Page-level text extractions:
◆ ◆ ◆ ◆

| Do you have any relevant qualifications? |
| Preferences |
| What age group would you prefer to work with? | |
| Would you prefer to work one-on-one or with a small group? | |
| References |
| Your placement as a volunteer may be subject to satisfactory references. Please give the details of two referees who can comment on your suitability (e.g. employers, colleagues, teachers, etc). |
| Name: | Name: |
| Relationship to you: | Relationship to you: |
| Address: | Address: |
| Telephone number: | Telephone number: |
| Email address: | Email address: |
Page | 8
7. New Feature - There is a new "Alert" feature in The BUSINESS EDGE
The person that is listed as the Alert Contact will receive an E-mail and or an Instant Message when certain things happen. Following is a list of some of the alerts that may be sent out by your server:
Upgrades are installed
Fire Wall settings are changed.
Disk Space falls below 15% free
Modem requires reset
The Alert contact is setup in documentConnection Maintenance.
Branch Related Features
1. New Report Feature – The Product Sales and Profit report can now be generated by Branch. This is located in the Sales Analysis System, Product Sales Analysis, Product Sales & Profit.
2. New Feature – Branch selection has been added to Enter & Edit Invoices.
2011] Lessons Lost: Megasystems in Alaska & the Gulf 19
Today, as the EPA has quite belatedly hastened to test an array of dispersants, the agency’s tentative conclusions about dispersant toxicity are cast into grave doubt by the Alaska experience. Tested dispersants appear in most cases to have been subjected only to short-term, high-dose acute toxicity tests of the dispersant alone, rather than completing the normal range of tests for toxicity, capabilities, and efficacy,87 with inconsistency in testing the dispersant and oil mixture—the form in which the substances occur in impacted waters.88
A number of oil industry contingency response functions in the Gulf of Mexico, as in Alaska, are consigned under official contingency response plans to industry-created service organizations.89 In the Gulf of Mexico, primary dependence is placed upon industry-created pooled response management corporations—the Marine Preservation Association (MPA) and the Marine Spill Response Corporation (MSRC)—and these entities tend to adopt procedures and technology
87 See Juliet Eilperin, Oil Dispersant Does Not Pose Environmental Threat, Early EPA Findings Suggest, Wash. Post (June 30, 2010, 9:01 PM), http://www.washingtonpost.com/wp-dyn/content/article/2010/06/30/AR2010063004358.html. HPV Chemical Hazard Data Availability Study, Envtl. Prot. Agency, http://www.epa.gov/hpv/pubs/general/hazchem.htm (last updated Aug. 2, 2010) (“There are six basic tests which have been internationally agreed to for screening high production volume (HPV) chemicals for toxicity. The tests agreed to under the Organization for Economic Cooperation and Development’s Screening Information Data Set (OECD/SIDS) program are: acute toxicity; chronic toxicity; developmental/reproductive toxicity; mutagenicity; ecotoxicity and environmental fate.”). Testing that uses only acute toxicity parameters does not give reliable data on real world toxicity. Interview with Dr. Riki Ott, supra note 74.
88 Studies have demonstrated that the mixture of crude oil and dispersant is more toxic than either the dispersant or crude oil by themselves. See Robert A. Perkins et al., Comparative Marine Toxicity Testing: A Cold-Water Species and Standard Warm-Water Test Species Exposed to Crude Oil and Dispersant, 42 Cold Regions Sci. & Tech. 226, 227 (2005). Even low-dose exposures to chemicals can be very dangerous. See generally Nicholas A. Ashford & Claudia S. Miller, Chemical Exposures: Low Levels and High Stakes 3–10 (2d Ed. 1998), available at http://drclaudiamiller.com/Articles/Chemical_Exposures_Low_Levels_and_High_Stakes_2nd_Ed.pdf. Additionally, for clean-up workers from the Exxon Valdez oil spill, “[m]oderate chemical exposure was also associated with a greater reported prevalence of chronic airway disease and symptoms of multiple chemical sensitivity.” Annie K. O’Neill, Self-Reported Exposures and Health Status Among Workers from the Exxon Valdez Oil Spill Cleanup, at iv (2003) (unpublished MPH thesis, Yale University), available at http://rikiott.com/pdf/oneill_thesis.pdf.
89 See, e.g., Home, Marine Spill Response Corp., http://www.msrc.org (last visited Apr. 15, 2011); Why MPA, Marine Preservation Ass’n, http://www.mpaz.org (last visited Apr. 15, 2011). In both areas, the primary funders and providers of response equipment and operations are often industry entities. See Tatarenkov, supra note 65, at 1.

◆ ◆ ◆ ◆

▶ _Problem requirements_
Every one of the entries must be printed exactly.

▶ _Exercise result_
| Do you have any relevant qualifications? |
| Preferences |
| What age group would you prefer to work with? | |
| Would you prefer to work one-on-one or with a small group? | |
| References |
| Your placement as a volunteer may be subject to satisfactory references. Please give the details of two referees who can comment on your suitability (e.g. employers, colleagues, teachers, etc). |
| Name: | Name: |
| Relationship to you: | Relationship to you: |
| Address: | Address: |
| Telephone number: | Telephone number: |
| Email address: | Email address: |
Page | 8
7. New Feature - There is a new "Alert" feature in The BUSINESS EDGE
The person that is listed as the Alert Contact will receive an E-mail and or an Instant Message when certain things happen. Following is a list of some of the alerts that may be sent out by your server:
Upgrades are installed
Fire Wall settings are changed.
Disk Space falls below 15% free
Modem requires reset
The Alert contact is setup in documentConnection Maintenance.
Branch Related Features
1. New Report Feature – The Product Sales and Profit report can now be generated by Branch. This is located in the Sales Analysis System, Product Sales Analysis, Product Sales & Profit.
2. New Feature – Branch selection has been added to Enter & Edit Invoices.
2011] Lessons Lost: Megasystems in Alaska & the Gulf 19
Today, as the EPA has quite belatedly hastened to test an array of dispersants, the agency’s tentative conclusions about dispersant toxicity are cast into grave doubt by the Alaska experience. Tested dispersants appear in most cases to have been subjected only to short-term, high-dose acute toxicity tests of the dispersant alone, rather than completing the normal range of tests for toxicity, capabilities, and efficacy,87 with inconsistency in testing the dispersant and oil mixture—the form in which the substances occur in impacted waters.88
A number of oil industry contingency response functions in the Gulf of Mexico, as in Alaska, are consigned under official contingency response plans to industry-created service organizations.89 In the Gulf of Mexico, primary dependence is placed upon industry-created pooled response management corporations—the Marine Preservation Association (MPA) and the Marine Spill Response Corporation (MSRC)—and these entities tend to adopt procedures and technology
87 See Juliet Eilperin, Oil Dispersant Does Not Pose Environmental Threat, Early EPA Findings Suggest, Wash. Post (June 30, 2010, 9:01 PM), http://www.washingtonpost.com/wp-dyn/content/article/2010/06/30/AR2010063004358.html. HPV Chemical Hazard Data Availability Study, Envtl. Prot. Agency, http://www.epa.gov/hpv/pubs/general/hazchem.htm (last updated Aug. 2, 2010) (“There are six basic tests which have been internationally agreed to for screening high production volume (HPV) chemicals for toxicity. The tests agreed to under the Organization for Economic Cooperation and Development’s Screening Information Data Set (OECD/SIDS) program are: acute toxicity; chronic toxicity; developmental/reproductive toxicity; mutagenicity; ecotoxicity and environmental fate.”). Testing that uses only acute toxicity parameters does not give reliable data on real world toxicity. Interview with Dr. Riki Ott, supra note 74.
88 Studies have demonstrated that the mixture of crude oil and dispersant is more toxic than either the dispersant or crude oil by themselves. See Robert A. Perkins et al., Comparative Marine Toxicity Testing: A Cold-Water Species and Standard Warm-Water Test Species Exposed to Crude Oil and Dispersant, 42 Cold Regions Sci. & Tech. 226, 227 (2005). Even low-dose exposures to chemicals can be very dangerous. See generally Nicholas A. Ashford & Claudia S. Miller, Chemical Exposures: Low Levels and High Stakes 3–10 (2d Ed. 1998), available at http://drclaudiamiller.com/Articles/Chemical_Exposures_Low_Levels_and_High_Stakes_2nd_Ed.pdf. Additionally, for clean-up workers from the Exxon Valdez oil spill, “[m]oderate chemical exposure was also associated with a greater reported prevalence of chronic airway disease and symptoms of multiple chemical sensitivity.” Annie K. O’Neill, Self-Reported Exposures and Health Status Among Workers from the Exxon Valdez Oil Spill Cleanup, at iv (2003) (unpublished MPH thesis, Yale University), available at http://rikiott.com/pdf/oneill_thesis.pdf.
89 See, e.g., Home, Marine Spill Response Corp., http://www.msrc.org (last visited Apr. 15, 2011); Why MPA, Marine Preservation Ass’n, http://www.mpaz.org (last visited Apr. 15, 2011). In both areas, the primary funders and providers of response equipment and operations are often industry entities. See Tatarenkov, supra note 65, at 1.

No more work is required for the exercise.